Another small family-owned producer, this time from Bologna in Italy. They released their first fragrance in 2010. I have bought “Tangerina” after the owner of a really good niche perfume shop told me they are cruelty-free. I’ve contacted them just to be sure. Prices are about 150-170 Euro for 100ml of Eau de Toilette, and they are super niche – even Basenotes has only a handful of reviews, which are mostly positive, with some neutral.
Another recent, addition in 2021, I have wanted to try their scents for a long time – they are easily available, not expensive (80 Euro for 100ml Eau de Parfum) and claim to be an artisan Capri-based manufacturer which sounds incredibly romantic. They do have a large output, so this is not a secret super-niche brand.
I tried “Mediterraneo” on a hot and sweaty day in Venice and the blast of lemon really convinced me on that hot day. There are supposedly hints of mint and bergamot too but for me it is lemon… then nothing for a while then it dies down.
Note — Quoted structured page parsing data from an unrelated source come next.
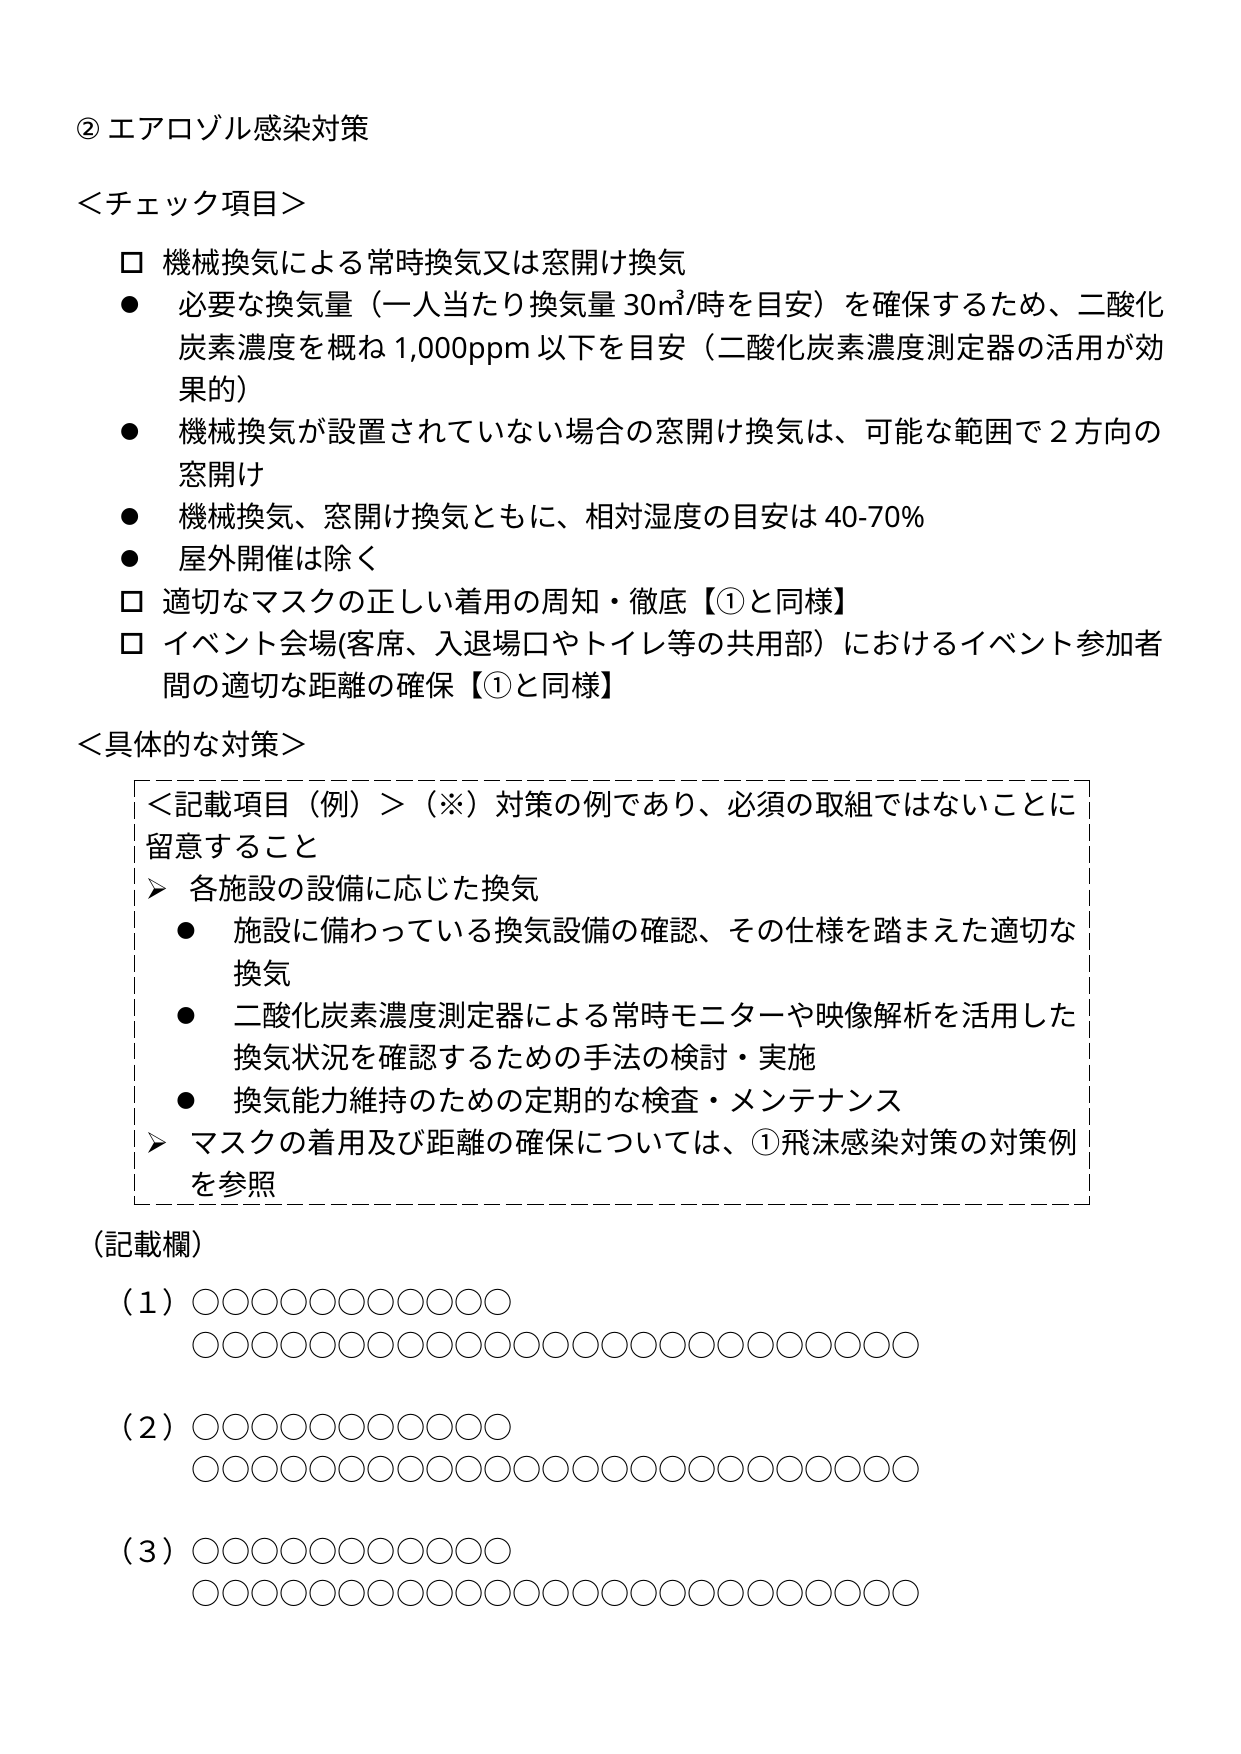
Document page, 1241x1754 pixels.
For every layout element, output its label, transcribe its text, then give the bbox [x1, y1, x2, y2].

text （記載欄） [75, 1205, 1165, 1280]
table_header ＜記載項目（例）＞（※）対策の例であり、必須の取組ではないことに留意すること 各施設の設備に応じた換気 施設に備わっている換気設備の確認、その仕様を踏まえた適切な換気 二酸化炭素濃度測定器による常時モニターや映像解析を活用した換気状況を確認するための手法の検討・実施 換気能力維持のための定期的な検査・メンテナンス マスクの着用及び距離の確保については、①飛沫感染対策の対策例を参照 [134, 780, 1090, 1204]
text （３）○○○○○○○○○○○ [75, 1529, 1165, 1571]
list 機械換気による常時換気又は窓開け換気 [119, 239, 1165, 282]
text ＜チェック項目＞ [75, 164, 1165, 239]
text ○○○○○○○○○○○○○○○○○○○○○○○○○ [75, 1571, 1165, 1613]
text （１）○○○○○○○○○○○ [75, 1280, 1165, 1322]
text ②エアロゾル感染対策 [75, 89, 1165, 164]
list イベント会場(客席、入退場口やトイレ等の共用部）におけるイベント参加者間の適切な距離の確保【①と同様】 [119, 620, 1165, 705]
text ○○○○○○○○○○○○○○○○○○○○○○○○○ [75, 1447, 1165, 1489]
list 機械換気が設置されていない場合の窓開け換気は、可能な範囲で２方向の窓開け [119, 409, 1165, 493]
list 適切なマスクの正しい着用の周知・徹底【①と同様】 [119, 578, 1165, 620]
text ○○○○○○○○○○○○○○○○○○○○○○○○○ [75, 1322, 1165, 1365]
text ＜具体的な対策＞ [75, 705, 1165, 780]
list 必要な換気量（一人当たり換気量30㎥/時を目安）を確保するため、二酸化炭素濃度を概ね1,000ppm以下を目安（二酸化炭素濃度測定器の活用が効果的） [119, 282, 1165, 409]
list 機械換気、窓開け換気ともに、相対湿度の目安は40-70% [119, 493, 1165, 536]
text （２）○○○○○○○○○○○ [75, 1404, 1165, 1447]
list 屋外開催は除く [119, 536, 1165, 578]
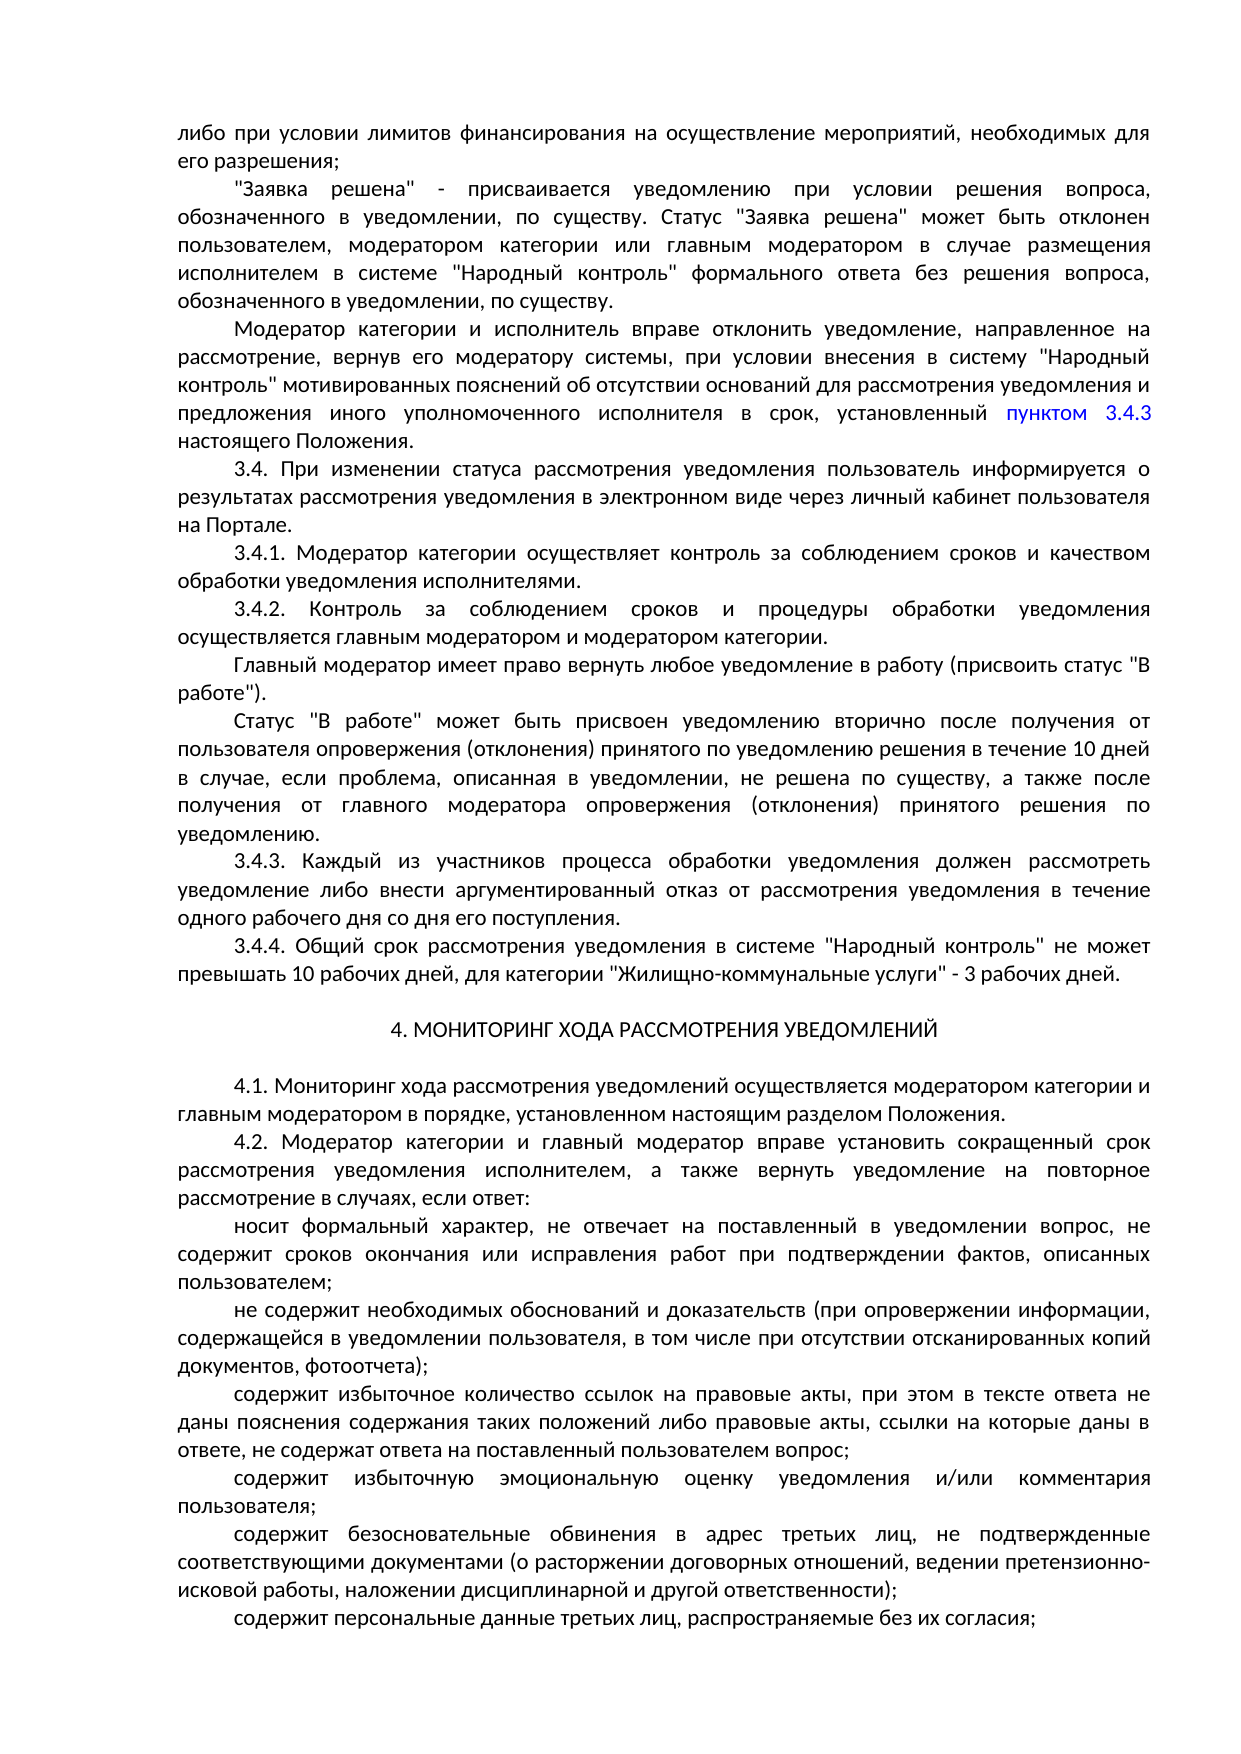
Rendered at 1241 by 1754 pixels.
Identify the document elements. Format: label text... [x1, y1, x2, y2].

Still, a great one for hot weather, and absolutely unobtrusive and suitable for work.
They do not have any cruelty-free certification but do not distribute in China (only in HongKong which sticks to its no animal testing policy) so I am hopeful the scent actually is cruelty-free.
Ortigia (Parent Company not cruelty-free)
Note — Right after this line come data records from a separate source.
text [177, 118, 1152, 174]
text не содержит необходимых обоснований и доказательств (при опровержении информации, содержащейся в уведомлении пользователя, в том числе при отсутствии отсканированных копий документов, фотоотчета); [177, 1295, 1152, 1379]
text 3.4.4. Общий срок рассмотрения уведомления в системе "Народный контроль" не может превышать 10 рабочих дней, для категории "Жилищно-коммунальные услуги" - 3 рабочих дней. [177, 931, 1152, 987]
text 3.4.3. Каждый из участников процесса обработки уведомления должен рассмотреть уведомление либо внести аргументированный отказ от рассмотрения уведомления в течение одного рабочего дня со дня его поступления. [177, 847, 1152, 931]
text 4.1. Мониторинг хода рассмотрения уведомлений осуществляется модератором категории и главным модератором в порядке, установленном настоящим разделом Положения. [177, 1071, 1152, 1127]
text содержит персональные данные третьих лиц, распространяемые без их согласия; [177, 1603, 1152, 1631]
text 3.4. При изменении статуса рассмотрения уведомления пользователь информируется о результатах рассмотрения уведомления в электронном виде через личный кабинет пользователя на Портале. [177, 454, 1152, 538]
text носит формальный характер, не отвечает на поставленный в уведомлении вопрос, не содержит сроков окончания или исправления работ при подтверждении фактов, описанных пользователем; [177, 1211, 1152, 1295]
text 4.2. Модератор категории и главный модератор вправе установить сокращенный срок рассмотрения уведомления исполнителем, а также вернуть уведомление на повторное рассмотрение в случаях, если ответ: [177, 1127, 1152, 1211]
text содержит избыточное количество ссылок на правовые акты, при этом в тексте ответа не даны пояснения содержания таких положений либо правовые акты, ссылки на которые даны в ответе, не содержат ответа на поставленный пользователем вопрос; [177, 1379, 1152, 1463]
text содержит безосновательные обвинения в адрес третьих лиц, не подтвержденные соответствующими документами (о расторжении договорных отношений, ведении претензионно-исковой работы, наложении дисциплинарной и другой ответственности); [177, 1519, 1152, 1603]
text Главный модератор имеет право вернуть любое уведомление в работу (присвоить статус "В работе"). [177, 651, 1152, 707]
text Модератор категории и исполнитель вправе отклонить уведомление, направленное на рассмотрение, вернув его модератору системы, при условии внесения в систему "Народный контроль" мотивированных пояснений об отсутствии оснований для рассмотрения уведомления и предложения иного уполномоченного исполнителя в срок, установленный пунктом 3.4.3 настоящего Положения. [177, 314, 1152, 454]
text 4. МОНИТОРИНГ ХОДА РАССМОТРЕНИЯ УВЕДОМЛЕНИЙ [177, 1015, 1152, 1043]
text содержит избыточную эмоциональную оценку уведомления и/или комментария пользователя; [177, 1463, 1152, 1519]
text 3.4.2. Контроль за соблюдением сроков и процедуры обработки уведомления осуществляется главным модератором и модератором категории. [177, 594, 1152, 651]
I passed their shop in, well, Ortigia in Sicily, and thought it rude not to visit. Two contenders here, “Lime di Sicilia” and “Bergamotto”. Both smelled nice.
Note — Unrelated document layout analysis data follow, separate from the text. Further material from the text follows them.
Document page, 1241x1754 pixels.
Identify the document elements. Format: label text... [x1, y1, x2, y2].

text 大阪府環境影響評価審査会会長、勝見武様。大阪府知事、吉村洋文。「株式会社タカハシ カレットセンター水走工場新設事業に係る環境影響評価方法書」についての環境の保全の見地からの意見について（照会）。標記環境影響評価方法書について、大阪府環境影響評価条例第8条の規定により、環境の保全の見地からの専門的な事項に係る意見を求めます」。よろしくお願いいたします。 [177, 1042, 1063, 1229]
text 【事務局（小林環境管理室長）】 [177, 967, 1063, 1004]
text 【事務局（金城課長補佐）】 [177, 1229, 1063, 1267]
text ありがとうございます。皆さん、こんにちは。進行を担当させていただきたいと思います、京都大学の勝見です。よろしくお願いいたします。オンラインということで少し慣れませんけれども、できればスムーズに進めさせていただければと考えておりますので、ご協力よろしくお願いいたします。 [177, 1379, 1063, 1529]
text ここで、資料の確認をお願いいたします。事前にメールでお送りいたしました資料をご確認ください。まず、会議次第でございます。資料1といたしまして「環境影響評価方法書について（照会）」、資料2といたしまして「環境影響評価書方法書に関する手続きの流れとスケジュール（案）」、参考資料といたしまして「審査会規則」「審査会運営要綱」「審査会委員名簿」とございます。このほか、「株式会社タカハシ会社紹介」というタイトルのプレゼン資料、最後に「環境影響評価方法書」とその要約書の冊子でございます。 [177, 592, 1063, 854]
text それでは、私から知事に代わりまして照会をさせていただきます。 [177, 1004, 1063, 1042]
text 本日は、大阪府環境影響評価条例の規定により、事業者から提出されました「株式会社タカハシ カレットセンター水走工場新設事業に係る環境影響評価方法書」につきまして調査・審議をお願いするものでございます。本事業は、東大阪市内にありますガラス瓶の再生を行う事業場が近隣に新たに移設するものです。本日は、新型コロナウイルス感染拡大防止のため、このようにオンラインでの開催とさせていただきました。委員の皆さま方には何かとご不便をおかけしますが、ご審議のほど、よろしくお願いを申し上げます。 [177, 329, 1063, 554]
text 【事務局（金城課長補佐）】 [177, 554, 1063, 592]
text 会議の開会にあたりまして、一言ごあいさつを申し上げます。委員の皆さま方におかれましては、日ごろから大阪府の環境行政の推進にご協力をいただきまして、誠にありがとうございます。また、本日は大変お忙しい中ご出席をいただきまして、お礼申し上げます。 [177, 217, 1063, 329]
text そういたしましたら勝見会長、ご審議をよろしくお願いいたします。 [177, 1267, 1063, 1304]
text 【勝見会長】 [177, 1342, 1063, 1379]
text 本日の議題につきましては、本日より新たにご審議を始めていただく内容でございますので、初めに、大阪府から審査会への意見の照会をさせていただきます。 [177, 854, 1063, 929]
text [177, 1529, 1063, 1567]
The brand is a young brand founded by Brit Sue Townsend, but scents were created by Lorenzo Villoresi who certainly knows what he’s doing. They do say they do not sell in Mainland China so I think the fragrance company is cruelty-free but the parent company isn’t. I did not buy for various reasonbecause of that, firstly the shop assistant was so unfriendly I did not dare ask him anything, and secondly, I had already loaded up on cheaper fragrances on that trip that definitely aren’t sold in China and are, therefore probably cruelty-free.The brand was sold to Crabtree&Evelyn which are not cruelty-free.
Also, for 100 Euro for 100ml Eau de Perfume they are rather monolinear, and I am well served by the Carthusia scent for a clean work scent for now. What is absolutely gorgeous is the artwork on the packaging.
What next for cruelty-free scent?
Please, if you know a good light/fresh/citrus cruelty-free scent, let me know! I go through lots of scent, and I have a few bottles of Turkish lemon cologne that I have not yet mentioned. First I will try to check whether they are cruelty-free before making recommendations, but let me just say, they came with me as a souvenir a couple years ago… they are great for work, especially if you want to make your hands and arms smell nice. And, now in 2020 they make the best smelling hand sanitizer.
I also bought some essential oils and will try my hand at making cologne again. I am currently using Ressources Naturelles organic oil, which seem a good balance between quality and price, and have in the past used Neals’ Yard oils. I’ve also tried Primavera recently. I like them because they are all organic, but I cannot say much about the stability of their fragrance, sas most were citrus – and they haven’t deeply impressed me.
I have not tried Neumond yet! Lately I bought some French essential (organic) oils from Pranarom which were okay and above all, phenomenally cheap.
The Small Print
Disclaimer: I mention a lot of brands and products here, with a lot of links, none of whom are affiliate links. They will just serve for your information, however, I will declare this “advertisement”, just to be on the safe side. However… everything I have mentioned here I have paid for myself. You can call me stupid for not trying to make money out of this, but I have a little problem with giving an unbiased review when I have an interest to sell at the same time.